● **Your instructions**: Would you print every one of the rows below, character for character, without changing anything?

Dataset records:
• • • •

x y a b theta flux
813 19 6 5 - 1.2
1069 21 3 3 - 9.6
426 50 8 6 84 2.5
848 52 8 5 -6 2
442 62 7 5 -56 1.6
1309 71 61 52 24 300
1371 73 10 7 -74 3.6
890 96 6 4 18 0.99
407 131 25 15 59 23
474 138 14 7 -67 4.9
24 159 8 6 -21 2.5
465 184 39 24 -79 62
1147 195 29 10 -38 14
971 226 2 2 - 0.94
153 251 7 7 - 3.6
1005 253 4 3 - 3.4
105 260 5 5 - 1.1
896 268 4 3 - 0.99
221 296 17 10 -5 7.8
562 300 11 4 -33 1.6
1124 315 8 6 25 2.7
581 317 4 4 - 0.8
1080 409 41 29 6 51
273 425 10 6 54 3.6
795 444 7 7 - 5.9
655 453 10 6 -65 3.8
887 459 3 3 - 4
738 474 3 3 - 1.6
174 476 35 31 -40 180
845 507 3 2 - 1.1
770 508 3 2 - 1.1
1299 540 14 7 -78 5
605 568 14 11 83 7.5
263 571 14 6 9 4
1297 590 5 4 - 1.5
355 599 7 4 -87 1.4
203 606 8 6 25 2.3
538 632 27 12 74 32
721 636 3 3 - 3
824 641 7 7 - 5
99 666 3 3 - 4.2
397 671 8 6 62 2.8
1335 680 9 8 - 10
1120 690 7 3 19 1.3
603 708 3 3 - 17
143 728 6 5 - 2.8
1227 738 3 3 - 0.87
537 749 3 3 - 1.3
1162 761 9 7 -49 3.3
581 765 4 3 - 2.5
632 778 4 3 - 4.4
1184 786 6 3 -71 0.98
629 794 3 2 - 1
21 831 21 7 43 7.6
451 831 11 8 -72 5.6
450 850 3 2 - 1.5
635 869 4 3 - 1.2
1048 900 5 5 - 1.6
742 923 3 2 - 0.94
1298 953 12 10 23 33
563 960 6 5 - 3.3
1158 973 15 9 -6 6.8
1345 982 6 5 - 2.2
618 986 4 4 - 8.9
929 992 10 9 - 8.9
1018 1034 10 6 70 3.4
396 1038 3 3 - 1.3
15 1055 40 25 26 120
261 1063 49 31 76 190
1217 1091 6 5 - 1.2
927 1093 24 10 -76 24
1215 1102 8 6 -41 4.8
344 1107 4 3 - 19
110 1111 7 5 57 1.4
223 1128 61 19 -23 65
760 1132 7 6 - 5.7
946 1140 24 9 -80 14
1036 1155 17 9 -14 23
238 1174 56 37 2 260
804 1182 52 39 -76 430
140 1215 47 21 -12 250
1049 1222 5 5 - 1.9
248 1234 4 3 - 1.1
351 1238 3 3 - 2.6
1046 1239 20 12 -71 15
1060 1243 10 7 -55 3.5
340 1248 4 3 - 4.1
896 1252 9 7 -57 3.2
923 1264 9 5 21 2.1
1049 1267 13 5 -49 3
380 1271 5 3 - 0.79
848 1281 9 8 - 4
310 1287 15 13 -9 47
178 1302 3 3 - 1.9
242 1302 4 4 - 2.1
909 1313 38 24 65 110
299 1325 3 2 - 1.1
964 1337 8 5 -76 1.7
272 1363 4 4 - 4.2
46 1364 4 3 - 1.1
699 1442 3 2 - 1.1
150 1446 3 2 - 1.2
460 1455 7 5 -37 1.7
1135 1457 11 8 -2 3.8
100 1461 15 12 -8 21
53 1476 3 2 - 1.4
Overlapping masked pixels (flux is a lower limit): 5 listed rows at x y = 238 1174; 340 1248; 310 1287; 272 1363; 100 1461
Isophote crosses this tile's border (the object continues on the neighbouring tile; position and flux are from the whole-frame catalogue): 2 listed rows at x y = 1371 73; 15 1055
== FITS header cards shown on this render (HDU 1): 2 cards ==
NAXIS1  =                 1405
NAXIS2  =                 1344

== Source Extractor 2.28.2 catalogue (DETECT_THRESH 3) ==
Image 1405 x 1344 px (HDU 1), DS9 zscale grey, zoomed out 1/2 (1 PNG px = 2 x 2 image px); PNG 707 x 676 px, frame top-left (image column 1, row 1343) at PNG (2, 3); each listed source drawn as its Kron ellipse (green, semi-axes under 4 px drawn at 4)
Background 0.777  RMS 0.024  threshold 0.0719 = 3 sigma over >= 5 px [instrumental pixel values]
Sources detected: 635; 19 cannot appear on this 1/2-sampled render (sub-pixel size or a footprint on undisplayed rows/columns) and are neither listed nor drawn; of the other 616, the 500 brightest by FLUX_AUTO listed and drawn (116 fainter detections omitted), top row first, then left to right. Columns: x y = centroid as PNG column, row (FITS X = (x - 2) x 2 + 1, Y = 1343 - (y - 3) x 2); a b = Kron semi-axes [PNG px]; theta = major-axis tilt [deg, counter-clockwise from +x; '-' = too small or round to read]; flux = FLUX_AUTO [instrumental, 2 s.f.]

• • • •

● **Result for this exercise**:
x y a b theta flux
813 19 6 5 - 1.2
1069 21 3 3 - 9.6
426 50 8 6 84 2.5
848 52 8 5 -6 2
442 62 7 5 -56 1.6
1309 71 61 52 24 300
1371 73 10 7 -74 3.6
890 96 6 4 18 0.99
407 131 25 15 59 23
474 138 14 7 -67 4.9
24 159 8 6 -21 2.5
465 184 39 24 -79 62
1147 195 29 10 -38 14
971 226 2 2 - 0.94
153 251 7 7 - 3.6
1005 253 4 3 - 3.4
105 260 5 5 - 1.1
896 268 4 3 - 0.99
221 296 17 10 -5 7.8
562 300 11 4 -33 1.6
1124 315 8 6 25 2.7
581 317 4 4 - 0.8
1080 409 41 29 6 51
273 425 10 6 54 3.6
795 444 7 7 - 5.9
655 453 10 6 -65 3.8
887 459 3 3 - 4
738 474 3 3 - 1.6
174 476 35 31 -40 180
845 507 3 2 - 1.1
770 508 3 2 - 1.1
1299 540 14 7 -78 5
605 568 14 11 83 7.5
263 571 14 6 9 4
1297 590 5 4 - 1.5
355 599 7 4 -87 1.4
203 606 8 6 25 2.3
538 632 27 12 74 32
721 636 3 3 - 3
824 641 7 7 - 5
99 666 3 3 - 4.2
397 671 8 6 62 2.8
1335 680 9 8 - 10
1120 690 7 3 19 1.3
603 708 3 3 - 17
143 728 6 5 - 2.8
1227 738 3 3 - 0.87
537 749 3 3 - 1.3
1162 761 9 7 -49 3.3
581 765 4 3 - 2.5
632 778 4 3 - 4.4
1184 786 6 3 -71 0.98
629 794 3 2 - 1
21 831 21 7 43 7.6
451 831 11 8 -72 5.6
450 850 3 2 - 1.5
635 869 4 3 - 1.2
1048 900 5 5 - 1.6
742 923 3 2 - 0.94
1298 953 12 10 23 33
563 960 6 5 - 3.3
1158 973 15 9 -6 6.8
1345 982 6 5 - 2.2
618 986 4 4 - 8.9
929 992 10 9 - 8.9
1018 1034 10 6 70 3.4
396 1038 3 3 - 1.3
15 1055 40 25 26 120
261 1063 49 31 76 190
1217 1091 6 5 - 1.2
927 1093 24 10 -76 24
1215 1102 8 6 -41 4.8
344 1107 4 3 - 19
110 1111 7 5 57 1.4
223 1128 61 19 -23 65
760 1132 7 6 - 5.7
946 1140 24 9 -80 14
1036 1155 17 9 -14 23
238 1174 56 37 2 260
804 1182 52 39 -76 430
140 1215 47 21 -12 250
1049 1222 5 5 - 1.9
248 1234 4 3 - 1.1
351 1238 3 3 - 2.6
1046 1239 20 12 -71 15
1060 1243 10 7 -55 3.5
340 1248 4 3 - 4.1
896 1252 9 7 -57 3.2
923 1264 9 5 21 2.1
1049 1267 13 5 -49 3
380 1271 5 3 - 0.79
848 1281 9 8 - 4
310 1287 15 13 -9 47
178 1302 3 3 - 1.9
242 1302 4 4 - 2.1
909 1313 38 24 65 110
299 1325 3 2 - 1.1
964 1337 8 5 -76 1.7
272 1363 4 4 - 4.2
46 1364 4 3 - 1.1
699 1442 3 2 - 1.1
150 1446 3 2 - 1.2
460 1455 7 5 -37 1.7
1135 1457 11 8 -2 3.8
100 1461 15 12 -8 21
53 1476 3 2 - 1.4
Overlapping masked pixels (flux is a lower limit): 5 listed rows at x y = 238 1174; 340 1248; 310 1287; 272 1363; 100 1461
Isophote crosses this tile's border (the object continues on the neighbouring tile; position and flux are from the whole-frame catalogue): 2 listed rows at x y = 1371 73; 15 1055
== FITS header cards shown on this render (HDU 1): 2 cards ==
NAXIS1  =                 1405
NAXIS2  =                 1344

== Source Extractor 2.28.2 catalogue (DETECT_THRESH 3) ==
Image 1405 x 1344 px (HDU 1), DS9 zscale grey, zoomed out 1/2 (1 PNG px = 2 x 2 image px); PNG 707 x 676 px, frame top-left (image column 1, row 1343) at PNG (2, 3); each listed source drawn as its Kron ellipse (green, semi-axes under 4 px drawn at 4)
Background 0.777  RMS 0.024  threshold 0.0719 = 3 sigma over >= 5 px [instrumental pixel values]
Sources detected: 635; 19 cannot appear on this 1/2-sampled render (sub-pixel size or a footprint on undisplayed rows/columns) and are neither listed nor drawn; of the other 616, the 500 brightest by FLUX_AUTO listed and drawn (116 fainter detections omitted), top row first, then left to right. Columns: x y = centroid as PNG column, row (FITS X = (x - 2) x 2 + 1, Y = 1343 - (y - 3) x 2); a b = Kron semi-axes [PNG px]; theta = major-axis tilt [deg, counter-clockwise from +x; '-' = too small or round to read]; flux = FLUX_AUTO [instrumental, 2 s.f.]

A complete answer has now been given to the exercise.